**Document text:**
This year’s Hackett Award goes to reveller in ‘doing the exact reverse’
The 2019 Eleanor and Thomas P. Hackett Memorial Award—the most prestigious honor bestowed upon an Academy member—has been awarded to Philip Muskin, MD, MA, DLFAPA, FACLP.
Dr. Muskin will be presented with his award today (1:00 PM in the Grande Ballroom) when he gives the traditional Hackett lecture. His presentation is titled A History of Caring Collaboration.
Dr. Muskin, professor of psychiatry at Columbia University Medical Center, told ACLP News that he received news of the award “with great humility—and a great deal of surprise.”
“Over the past 45 years as a physician, I have come to understand that caring collaboration is the only way I have ever gotten anything done,” he says. “There is nothing I have accomplished, be it a project, planning a meeting, publishing a paper, writing a book… or anything at all, that was not done without collaborating with others.
“Though my name might have been the one associated with the endeavor, I have been blessed to associate with many truly wonderful people.”
“Whatever was done with me, I would do the exact reverse.”
—Dr. Muskin
In his presentation, Dr Muskin will outline his life journey from Brooklyn to Salt Lake City and back.
“My participation in some of the notable events in the last century, such as a polio epidemic, the cracking of the RNA code, the occupation of Barton Hall at Cornell, an odd interaction with Selective Service during the Vietnam War, and the early years of psychopharmacology vs. psychoanalysis, have all shaped me,” he says.
“I hope to demonstrate how my collaborators, many of whom were unaware of the role they played, formed me through good, and less than good, times.
“My upbringing gave me a way to conduct myself, mostly by using the ‘180-degree’ approach, i.e., whatever was done with me, I would do the exact reverse.
“It has worked quite well, I believe, and has resulted in the statement made about me that I truly treasure: We always knew that Phil had our backs.”

**Dataset extract:**
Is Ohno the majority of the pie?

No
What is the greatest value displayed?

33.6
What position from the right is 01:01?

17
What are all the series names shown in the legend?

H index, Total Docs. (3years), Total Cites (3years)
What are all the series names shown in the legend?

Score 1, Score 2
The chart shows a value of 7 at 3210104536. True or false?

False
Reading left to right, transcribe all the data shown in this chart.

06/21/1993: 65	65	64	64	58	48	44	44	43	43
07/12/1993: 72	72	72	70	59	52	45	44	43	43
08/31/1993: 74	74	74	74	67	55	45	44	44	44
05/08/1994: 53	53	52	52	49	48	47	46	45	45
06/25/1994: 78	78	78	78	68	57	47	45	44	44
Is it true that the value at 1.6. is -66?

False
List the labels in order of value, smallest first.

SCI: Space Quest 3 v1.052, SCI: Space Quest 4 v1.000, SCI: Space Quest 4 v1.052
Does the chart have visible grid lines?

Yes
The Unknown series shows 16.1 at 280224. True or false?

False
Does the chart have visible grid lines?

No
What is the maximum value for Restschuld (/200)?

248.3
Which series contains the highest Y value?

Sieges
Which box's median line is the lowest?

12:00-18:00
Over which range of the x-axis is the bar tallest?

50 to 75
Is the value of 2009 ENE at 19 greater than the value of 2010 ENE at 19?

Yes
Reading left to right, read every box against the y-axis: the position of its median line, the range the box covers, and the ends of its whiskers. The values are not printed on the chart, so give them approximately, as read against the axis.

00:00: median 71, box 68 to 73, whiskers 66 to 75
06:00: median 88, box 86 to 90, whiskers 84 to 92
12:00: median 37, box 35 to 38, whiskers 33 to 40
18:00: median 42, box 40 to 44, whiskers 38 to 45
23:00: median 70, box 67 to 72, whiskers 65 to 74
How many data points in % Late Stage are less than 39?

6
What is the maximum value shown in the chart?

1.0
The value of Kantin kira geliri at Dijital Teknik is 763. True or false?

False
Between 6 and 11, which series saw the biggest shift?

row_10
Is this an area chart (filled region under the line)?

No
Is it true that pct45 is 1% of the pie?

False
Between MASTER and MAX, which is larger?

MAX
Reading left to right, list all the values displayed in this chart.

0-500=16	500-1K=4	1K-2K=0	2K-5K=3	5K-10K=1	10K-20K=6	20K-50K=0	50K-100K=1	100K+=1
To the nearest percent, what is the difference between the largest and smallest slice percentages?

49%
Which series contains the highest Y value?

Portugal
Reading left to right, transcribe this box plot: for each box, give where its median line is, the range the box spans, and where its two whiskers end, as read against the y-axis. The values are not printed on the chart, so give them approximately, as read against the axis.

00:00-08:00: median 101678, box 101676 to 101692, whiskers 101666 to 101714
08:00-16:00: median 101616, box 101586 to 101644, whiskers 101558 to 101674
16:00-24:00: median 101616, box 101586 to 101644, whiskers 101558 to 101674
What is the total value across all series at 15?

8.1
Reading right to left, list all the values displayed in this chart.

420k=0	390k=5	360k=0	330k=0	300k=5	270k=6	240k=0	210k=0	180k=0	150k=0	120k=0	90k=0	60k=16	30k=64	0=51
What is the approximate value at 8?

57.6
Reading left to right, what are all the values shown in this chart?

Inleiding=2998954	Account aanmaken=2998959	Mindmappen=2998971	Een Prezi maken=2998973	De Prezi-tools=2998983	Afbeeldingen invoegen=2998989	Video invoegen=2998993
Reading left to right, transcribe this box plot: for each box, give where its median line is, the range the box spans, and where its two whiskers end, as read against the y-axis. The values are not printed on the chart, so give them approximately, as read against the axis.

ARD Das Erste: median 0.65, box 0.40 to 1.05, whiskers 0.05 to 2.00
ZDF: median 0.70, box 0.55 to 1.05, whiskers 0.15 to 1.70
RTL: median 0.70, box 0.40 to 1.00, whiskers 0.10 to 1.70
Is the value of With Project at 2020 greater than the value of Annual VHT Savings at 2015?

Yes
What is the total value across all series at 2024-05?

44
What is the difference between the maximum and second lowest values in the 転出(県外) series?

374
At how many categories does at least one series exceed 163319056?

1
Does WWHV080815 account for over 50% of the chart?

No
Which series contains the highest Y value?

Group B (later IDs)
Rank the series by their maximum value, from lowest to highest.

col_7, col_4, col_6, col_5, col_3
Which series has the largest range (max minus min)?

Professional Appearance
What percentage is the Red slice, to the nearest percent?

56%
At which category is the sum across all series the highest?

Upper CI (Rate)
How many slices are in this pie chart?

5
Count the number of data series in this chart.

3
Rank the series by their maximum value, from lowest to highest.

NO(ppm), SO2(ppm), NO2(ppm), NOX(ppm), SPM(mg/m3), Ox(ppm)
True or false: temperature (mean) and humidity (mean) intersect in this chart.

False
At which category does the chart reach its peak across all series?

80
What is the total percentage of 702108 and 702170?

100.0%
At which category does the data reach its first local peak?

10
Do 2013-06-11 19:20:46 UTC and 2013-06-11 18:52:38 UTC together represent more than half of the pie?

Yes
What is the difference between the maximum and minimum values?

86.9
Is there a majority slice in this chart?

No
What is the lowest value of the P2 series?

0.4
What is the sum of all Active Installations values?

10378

**Problems to solve:**
• 1. Using the Hackett Award article, state whether each statement agrees with it, answering yes or no and quoting the words that decide it: (a) Dr. Muskin is a professor of psychiatry at Columbia University Medical Center. (b) The Hackett lecture is scheduled for the morning. (c) Dr. Muskin has worked as a physician for 45 years.
• 2. According to the Hackett Award article, what is the title of Dr. Muskin's presentation?
• 3. Extend the Hackett Award article with a further passage that picks up after its final sentence.
None of the tasks draws on the items.

**Answers to the problems:**
• 1.
(a) Yes: "Dr. Muskin, professor of psychiatry at Columbia University Medical Center"
(b) No: "today (1:00 PM in the Grande Ballroom)"
(c) Yes: "Over the past 45 years as a physician"

• 2. A History of Caring Collaboration.

• 3.
Thus, Dr. Muskin will demonstrate to a customarily packed audience how adversity can become a strength in someone’s life. And, for good measure, he’ll also get us thinking about how “mentorship” does not require the mentor to realize what’s happening…
A Man of Many Awards
Dr. Muskin has received many academic awards, including Outstanding Teacher of the Year at the New York State Psychiatric Institute on three separate occasions; the Association for Academic Psychiatry Lifetime Achievement Award; the Society for Liaison Psychiatry Award for outstanding contributions to the field of Consultation-Liaison Psychiatry; and the American Psychiatric Association’s Irma Bland Award for Residency Teaching.
Dr. Muskin is a distinguished life fellow of the APA as well as an ACLP fellow and a distinguished life fellow of the Association for Academic Psychiatry. He is a past-president of the Association for Academic Psychiatry and the Society for Liaison Psychiatry.
In 1989, he founded the Trained Liaison Comforter Program at Columbia Presbyterian Hospital—a volunteer program that provided emotional support for families of patients in intensive care units.
He served as a consultant to the Red Cross First Step program for widows, has been a consultant to the Vivian Beaumont Theater, and was a volunteer facilitator in the NYPD Stress Management Program.
The Hackett Award is the highest ACLP honor presented to an individual for outstanding achievement in C-L Psychiatry. The award was established in 1988 to honor Thomas P. Hackett, Jr., MD, FACLP, professor and chief of the Department of Psychiatry at Massachusetts General Hospital, 1974-1988, and president of ACLP 1987-88. Dr. Hackett was a long-time leader in the field of C-L Psychiatry.